Look above the date at the top left of each of my money blog posts and you will see this link: My latest crack at a "Retirement Portfolio". Click on the link to see a retirement portfolio created at the end of June in 2023. If this were a real, functioning, million dollar retirement portfolio, a total of $13,333.32 would have already been removed to provide the mythological retiree with a monthly income of $3,333.33. The first payment was made in early August and will be increased annually to meet RIF withdrawal rules.
Note, 30% of each withdrawal is withheld to meet future tax demands. The retiree only sees 70% of the withdrawal for meeting living expenses. Although, one could argue that 100% of the withdrawal goes to living expenses as taxes are certainly a living expense.
At the age of 65 the government mandates 4% of the a RIF or LIF portfolio must be withdrawn. This mandated percentage jumps to 4.17% in the year one turns 66. It continues to jump each year until one reaches the age of 95. At 95 the withdrawal rate hits 20% and remains there. The goal of the government is clearly to bleed the retirement portfolio dry. For more info on the withdrawal rules, click this link.
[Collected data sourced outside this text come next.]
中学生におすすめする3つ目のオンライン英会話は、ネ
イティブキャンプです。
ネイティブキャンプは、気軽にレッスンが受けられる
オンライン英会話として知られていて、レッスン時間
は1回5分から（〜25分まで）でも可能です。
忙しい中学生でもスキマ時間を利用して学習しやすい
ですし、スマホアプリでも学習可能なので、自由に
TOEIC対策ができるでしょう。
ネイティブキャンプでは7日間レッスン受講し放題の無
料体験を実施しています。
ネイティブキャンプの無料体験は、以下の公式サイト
If you come back in the new year, you will find that I make my mandated withdrawals in-kind. This is the way I operate in reality and I am going do the same online with this test account. I will transfer stock from my imaginary RIF to an imaginary TFSA.
The cumulative maximum contribution space in a new 2024 TFSA is $95,000. This means all the dividend income from this year's withdrawal can be protected and not only for this year. Dividends earned in a TFSA are sheltered from the ravages of income tax. It is called a tax free savings account, after all.
Although I will not have to pay tax immediately on the transferred amount, I will have to pay the tax next year. To avoid the future shock of a spring income tax bill, I will withhold 30% from each monthly payment to cover future tax costs.